▶ **The problem**
Include in the output exactly the lines from the opening of the data through the line containing "Tải phần mềm", and nothing more.

*** Begin section ***

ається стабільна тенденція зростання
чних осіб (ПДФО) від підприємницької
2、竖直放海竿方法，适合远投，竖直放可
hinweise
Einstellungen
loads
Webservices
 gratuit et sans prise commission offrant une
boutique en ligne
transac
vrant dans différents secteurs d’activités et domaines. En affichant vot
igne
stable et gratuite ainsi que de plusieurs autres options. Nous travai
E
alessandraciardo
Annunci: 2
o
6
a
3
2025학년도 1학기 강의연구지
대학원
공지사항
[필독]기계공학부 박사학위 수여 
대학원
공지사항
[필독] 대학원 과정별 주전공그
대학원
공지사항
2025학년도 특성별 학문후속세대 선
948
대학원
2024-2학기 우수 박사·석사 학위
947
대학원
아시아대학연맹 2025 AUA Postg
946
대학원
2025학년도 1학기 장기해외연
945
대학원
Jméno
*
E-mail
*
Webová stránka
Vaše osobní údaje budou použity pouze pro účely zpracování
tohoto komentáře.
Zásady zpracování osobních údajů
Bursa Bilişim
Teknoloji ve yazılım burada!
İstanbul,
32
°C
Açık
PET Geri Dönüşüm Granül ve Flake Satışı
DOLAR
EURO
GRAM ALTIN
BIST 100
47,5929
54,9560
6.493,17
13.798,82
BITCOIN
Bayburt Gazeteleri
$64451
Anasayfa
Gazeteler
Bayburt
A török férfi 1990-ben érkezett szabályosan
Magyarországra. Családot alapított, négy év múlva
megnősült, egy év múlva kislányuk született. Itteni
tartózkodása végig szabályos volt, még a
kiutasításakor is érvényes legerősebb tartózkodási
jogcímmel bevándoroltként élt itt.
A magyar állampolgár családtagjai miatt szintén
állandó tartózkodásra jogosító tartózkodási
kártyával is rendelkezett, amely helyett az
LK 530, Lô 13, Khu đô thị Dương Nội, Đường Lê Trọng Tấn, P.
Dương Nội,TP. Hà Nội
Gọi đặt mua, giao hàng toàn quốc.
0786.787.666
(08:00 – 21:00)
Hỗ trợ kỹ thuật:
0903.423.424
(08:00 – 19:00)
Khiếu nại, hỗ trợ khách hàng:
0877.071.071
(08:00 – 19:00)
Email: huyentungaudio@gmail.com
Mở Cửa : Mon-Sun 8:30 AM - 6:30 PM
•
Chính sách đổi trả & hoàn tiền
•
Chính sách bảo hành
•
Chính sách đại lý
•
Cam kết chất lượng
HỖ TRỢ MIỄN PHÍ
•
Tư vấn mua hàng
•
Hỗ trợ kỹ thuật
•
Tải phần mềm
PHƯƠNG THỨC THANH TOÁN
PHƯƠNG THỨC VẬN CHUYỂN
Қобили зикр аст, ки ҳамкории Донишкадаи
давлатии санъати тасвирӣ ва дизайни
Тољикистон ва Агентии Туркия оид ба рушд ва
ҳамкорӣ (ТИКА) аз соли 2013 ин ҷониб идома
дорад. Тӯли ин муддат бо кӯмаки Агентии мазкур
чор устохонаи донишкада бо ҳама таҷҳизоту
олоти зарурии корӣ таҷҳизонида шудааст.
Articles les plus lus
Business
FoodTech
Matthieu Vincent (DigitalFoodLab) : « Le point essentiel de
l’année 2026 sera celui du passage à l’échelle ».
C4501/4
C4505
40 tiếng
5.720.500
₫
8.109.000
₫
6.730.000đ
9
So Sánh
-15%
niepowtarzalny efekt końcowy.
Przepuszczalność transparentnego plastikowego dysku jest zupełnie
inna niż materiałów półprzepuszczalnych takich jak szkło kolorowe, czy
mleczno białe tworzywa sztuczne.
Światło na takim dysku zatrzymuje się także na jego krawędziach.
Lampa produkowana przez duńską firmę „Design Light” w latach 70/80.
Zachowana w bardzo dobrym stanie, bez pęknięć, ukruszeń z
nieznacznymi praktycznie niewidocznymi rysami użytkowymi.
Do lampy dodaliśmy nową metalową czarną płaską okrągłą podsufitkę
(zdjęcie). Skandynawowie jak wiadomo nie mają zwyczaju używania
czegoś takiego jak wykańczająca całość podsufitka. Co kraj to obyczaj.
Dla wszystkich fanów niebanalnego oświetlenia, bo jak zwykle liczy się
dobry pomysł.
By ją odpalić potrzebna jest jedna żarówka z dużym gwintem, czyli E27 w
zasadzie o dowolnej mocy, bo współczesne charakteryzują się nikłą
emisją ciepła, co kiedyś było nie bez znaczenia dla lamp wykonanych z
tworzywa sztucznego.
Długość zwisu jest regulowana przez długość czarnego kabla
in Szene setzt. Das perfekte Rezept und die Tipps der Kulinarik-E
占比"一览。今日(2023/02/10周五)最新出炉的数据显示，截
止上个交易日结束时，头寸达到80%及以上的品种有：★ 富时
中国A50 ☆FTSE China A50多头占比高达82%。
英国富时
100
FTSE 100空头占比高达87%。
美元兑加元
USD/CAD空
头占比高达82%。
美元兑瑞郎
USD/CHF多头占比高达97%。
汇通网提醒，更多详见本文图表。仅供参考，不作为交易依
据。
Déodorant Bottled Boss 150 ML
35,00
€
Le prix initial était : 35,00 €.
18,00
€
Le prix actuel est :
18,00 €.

*** End section ***

▶ **Task response**
ається стабільна тенденція зростання
чних осіб (ПДФО) від підприємницької
2、竖直放海竿方法，适合远投，竖直放可
hinweise
Einstellungen
loads
Webservices
 gratuit et sans prise commission offrant une
boutique en ligne
transac
vrant dans différents secteurs d’activités et domaines. En affichant vot
igne
stable et gratuite ainsi que de plusieurs autres options. Nous travai
E
alessandraciardo
Annunci: 2
o
6
a
3
2025학년도 1학기 강의연구지
대학원
공지사항
[필독]기계공학부 박사학위 수여 
대학원
공지사항
[필독] 대학원 과정별 주전공그
대학원
공지사항
2025학년도 특성별 학문후속세대 선
948
대학원
2024-2학기 우수 박사·석사 학위
947
대학원
아시아대학연맹 2025 AUA Postg
946
대학원
2025학년도 1학기 장기해외연
945
대학원
Jméno
*
E-mail
*
Webová stránka
Vaše osobní údaje budou použity pouze pro účely zpracování
tohoto komentáře.
Zásady zpracování osobních údajů
Bursa Bilişim
Teknoloji ve yazılım burada!
İstanbul,
32
°C
Açık
PET Geri Dönüşüm Granül ve Flake Satışı
DOLAR
EURO
GRAM ALTIN
BIST 100
47,5929
54,9560
6.493,17
13.798,82
BITCOIN
Bayburt Gazeteleri
$64451
Anasayfa
Gazeteler
Bayburt
A török férfi 1990-ben érkezett szabályosan
Magyarországra. Családot alapított, négy év múlva
megnősült, egy év múlva kislányuk született. Itteni
tartózkodása végig szabályos volt, még a
kiutasításakor is érvényes legerősebb tartózkodási
jogcímmel bevándoroltként élt itt.
A magyar állampolgár családtagjai miatt szintén
állandó tartózkodásra jogosító tartózkodási
kártyával is rendelkezett, amely helyett az
LK 530, Lô 13, Khu đô thị Dương Nội, Đường Lê Trọng Tấn, P.
Dương Nội,TP. Hà Nội
Gọi đặt mua, giao hàng toàn quốc.
0786.787.666
(08:00 – 21:00)
Hỗ trợ kỹ thuật:
0903.423.424
(08:00 – 19:00)
Khiếu nại, hỗ trợ khách hàng:
0877.071.071
(08:00 – 19:00)
Email: huyentungaudio@gmail.com
Mở Cửa : Mon-Sun 8:30 AM - 6:30 PM
•
Chính sách đổi trả & hoàn tiền
•
Chính sách bảo hành
•
Chính sách đại lý
•
Cam kết chất lượng
HỖ TRỢ MIỄN PHÍ
•
Tư vấn mua hàng
•
Hỗ trợ kỹ thuật
•
Tải phần mềm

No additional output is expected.